_Task statement_.
Can you substitute "graph" for every "chart" in the rows below, change nothing else, and leave the pictures out of your answer?

[Data supplied — start]

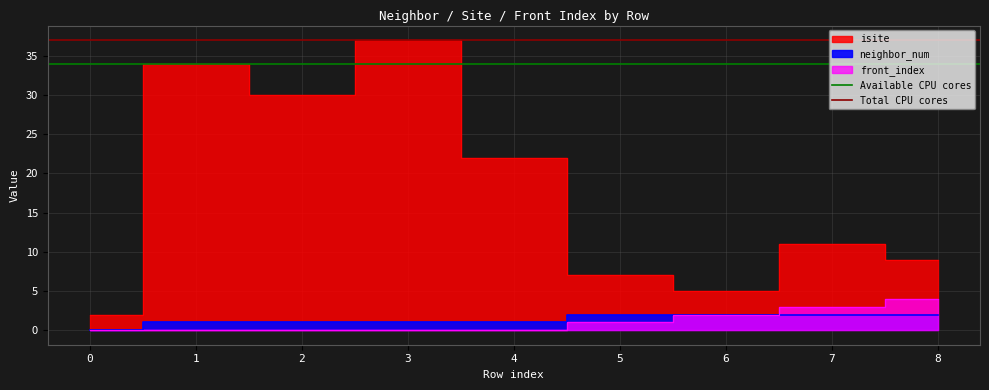

The Available CPU cores series shows 23 at 0. True or false?

False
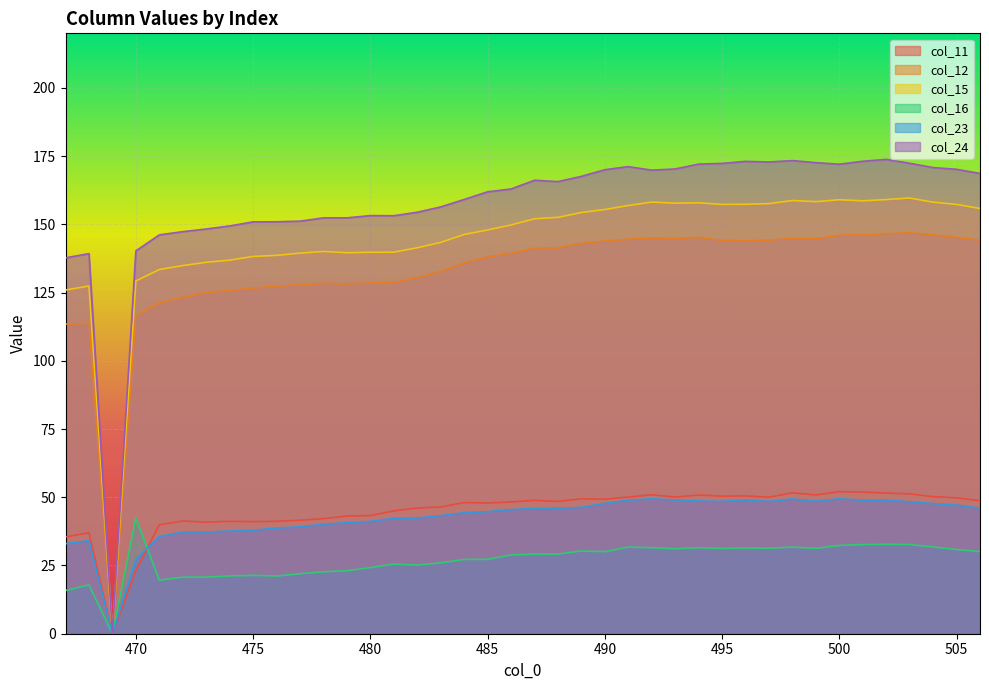

The value of col_24 at 469 is 0.0. True or false?

True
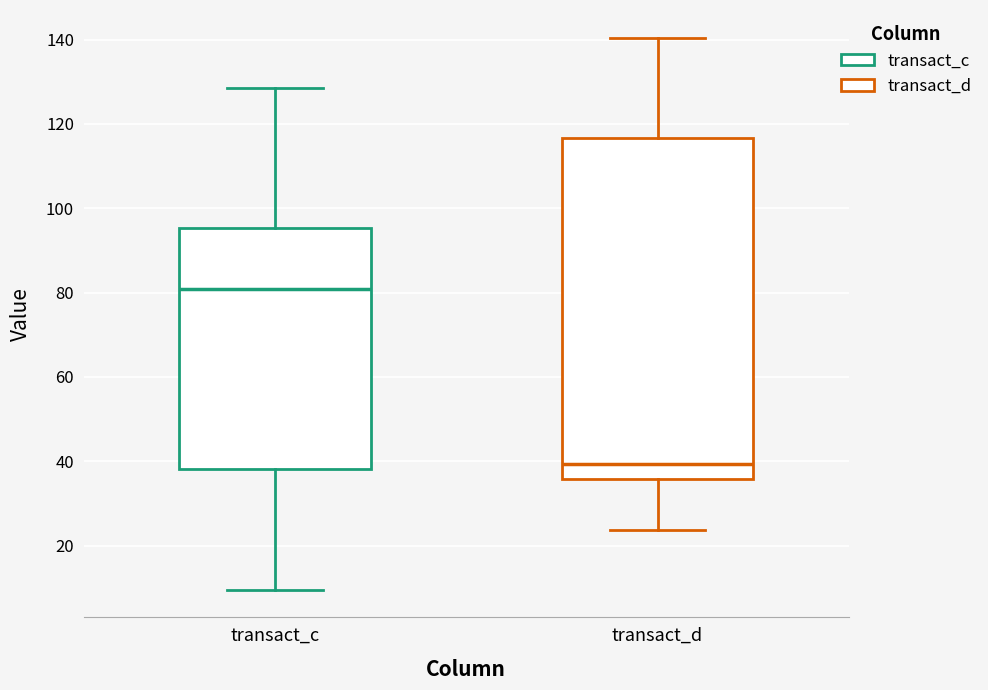

Reading left to right, transcribe this box plot: for each box, give where its median line is, the range the box spans, and where its two whiskers end, as read against the y-axis. The values are not printed on the chart, so give them approximately, as read against the axis.

transact_c: median 80, box 38 to 96, whiskers 10 to 128
transact_d: median 40, box 36 to 116, whiskers 24 to 140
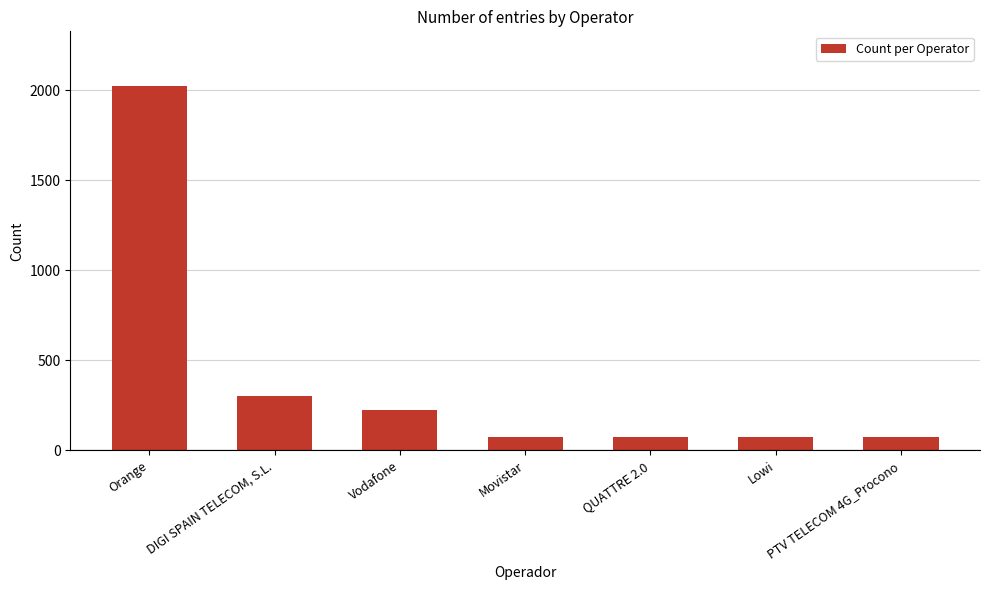

What is the maximum value shown in the chart?

2024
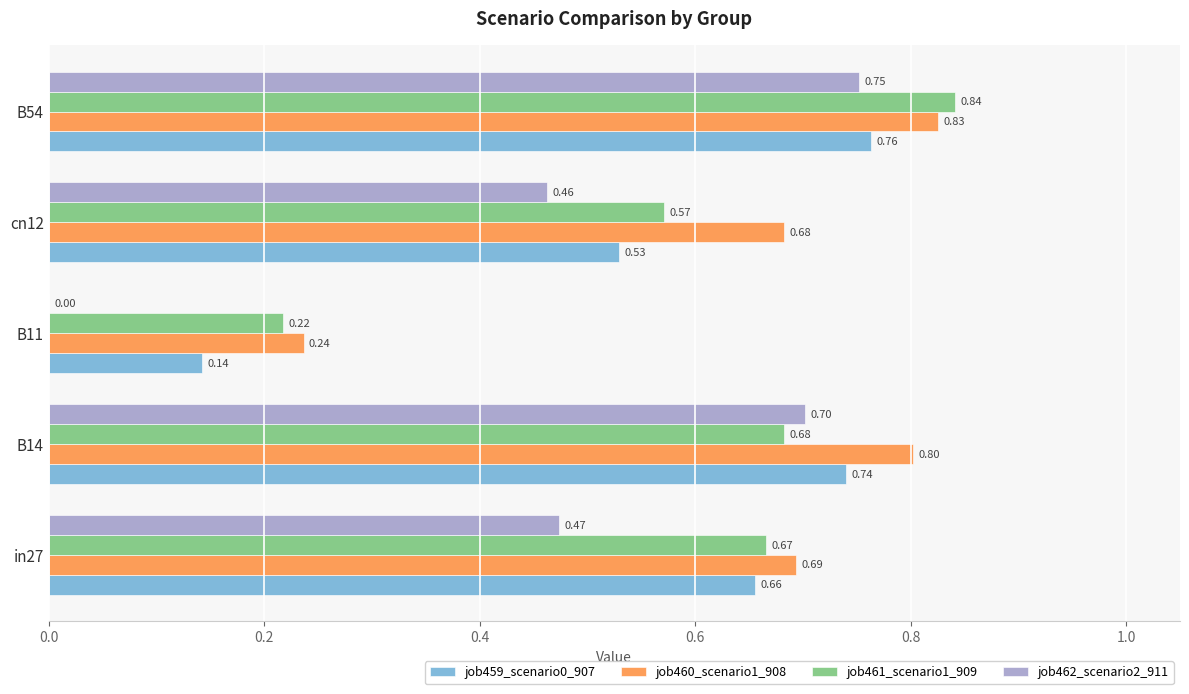

What is the sum of all job459_scenario0_907 values?

2.8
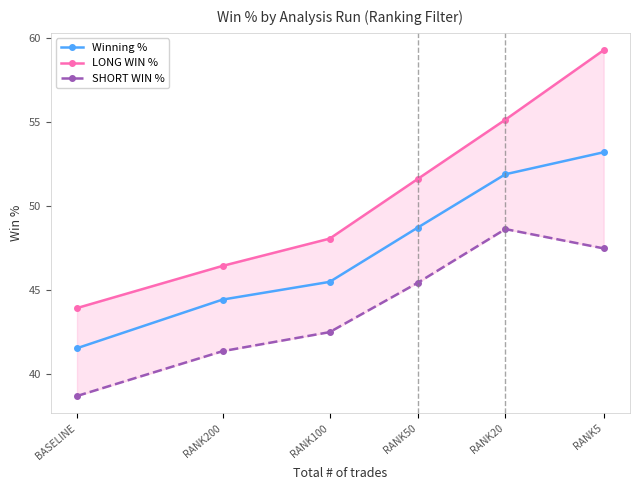

True or false: SHORT WIN % and LONG WIN % intersect in this chart.

False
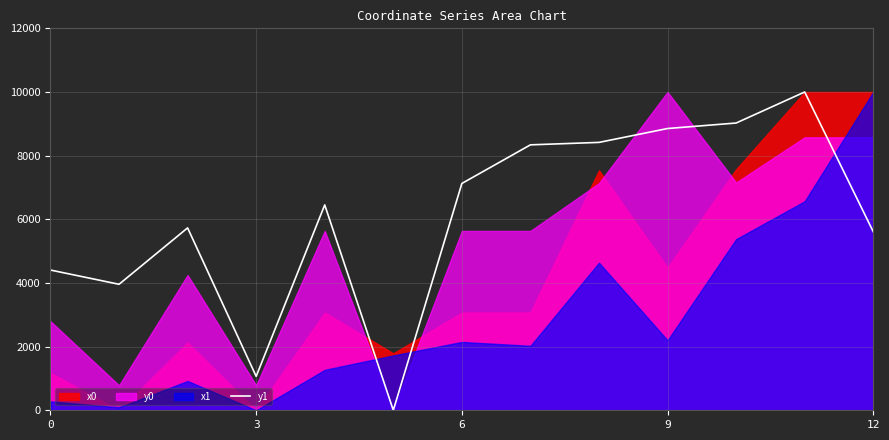

Which label corresponds to the largest value in the chart?

11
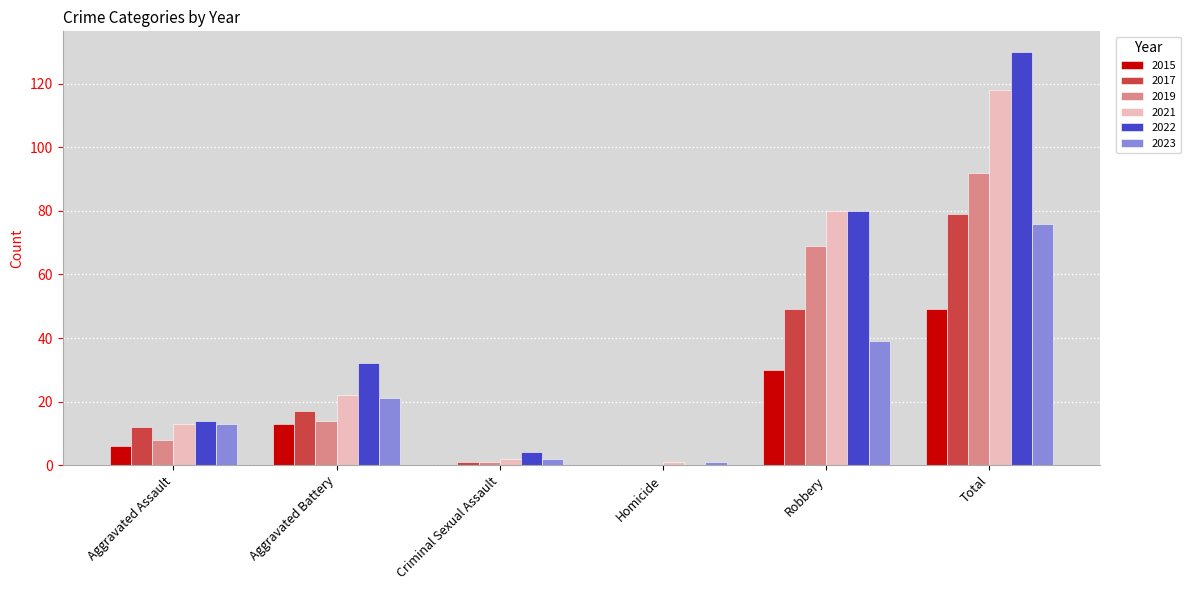

What is the average value of the 2019 series?

31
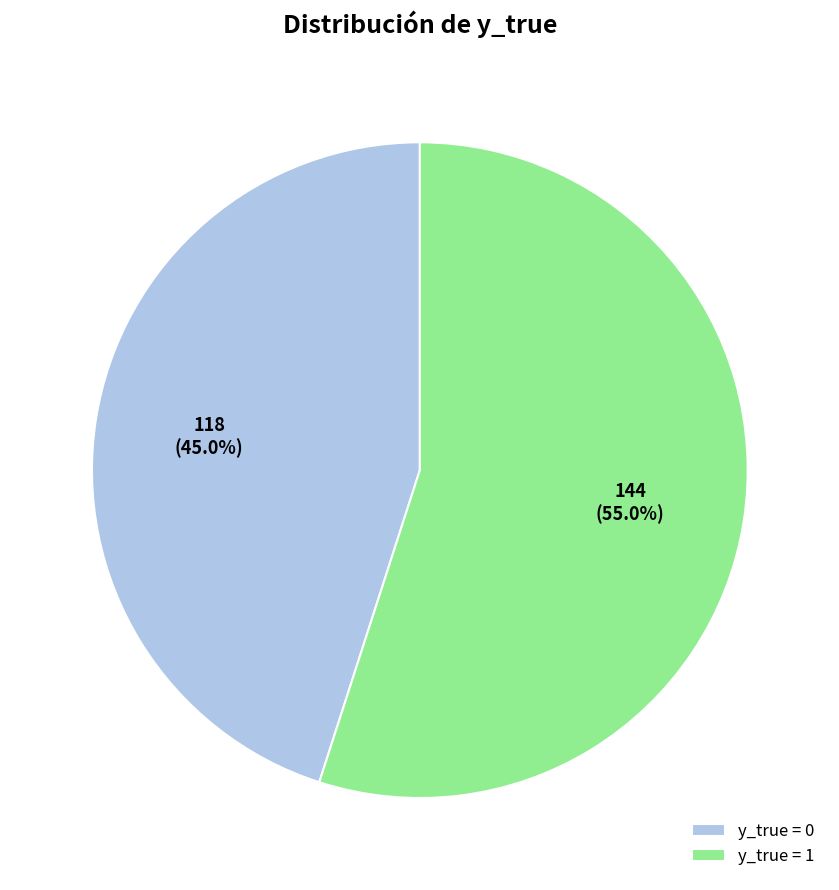

Combined, do y_true = 0 and y_true = 1 account for over 50%?

Yes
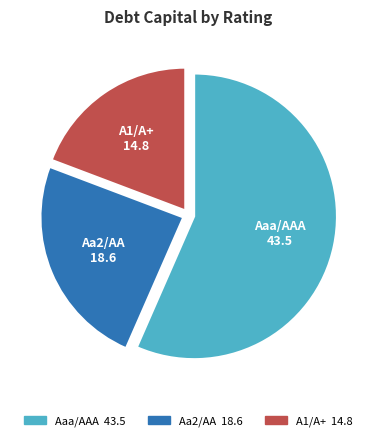

How many slices are in this pie chart?

3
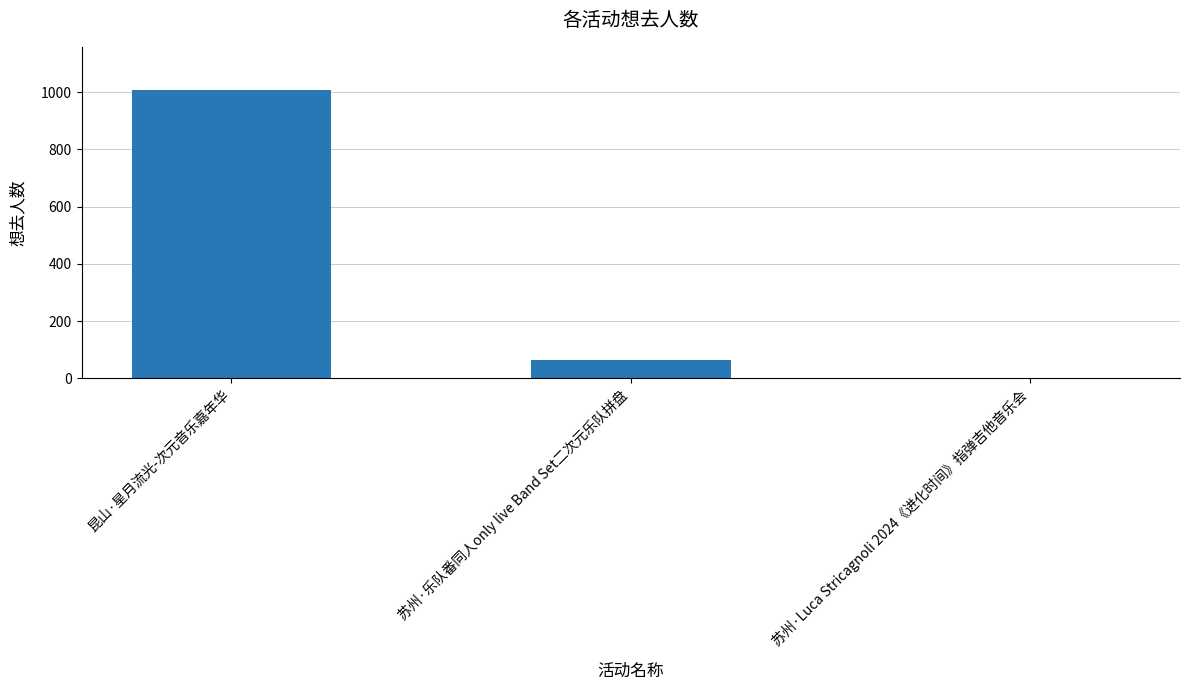

Where is the data nearest to the value 504?

苏州·乐队番同人only live Band Set二次元乐队拼盘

[Data supplied — finish]

_Exercise output_.
The Available CPU cores series shows 23 at 0. True or false?

False

The value of col_24 at 469 is 0.0. True or false?

True

Reading left to right, transcribe this box plot: for each box, give where its median line is, the range the box spans, and where its two whiskers end, as read against the y-axis. The values are not printed on the graph, so give them approximately, as read against the axis.

transact_c: median 80, box 38 to 96, whiskers 10 to 128
transact_d: median 40, box 36 to 116, whiskers 24 to 140

What is the maximum value shown in the graph?

2024

What is the sum of all job459_scenario0_907 values?

2.8

True or false: SHORT WIN % and LONG WIN % intersect in this graph.

False

Which label corresponds to the largest value in the graph?

11

What is the average value of the 2019 series?

31

Combined, do y_true = 0 and y_true = 1 account for over 50%?

Yes

How many slices are in this pie graph?

3

Where is the data nearest to the value 504?

苏州·乐队番同人only live Band Set二次元乐队拼盘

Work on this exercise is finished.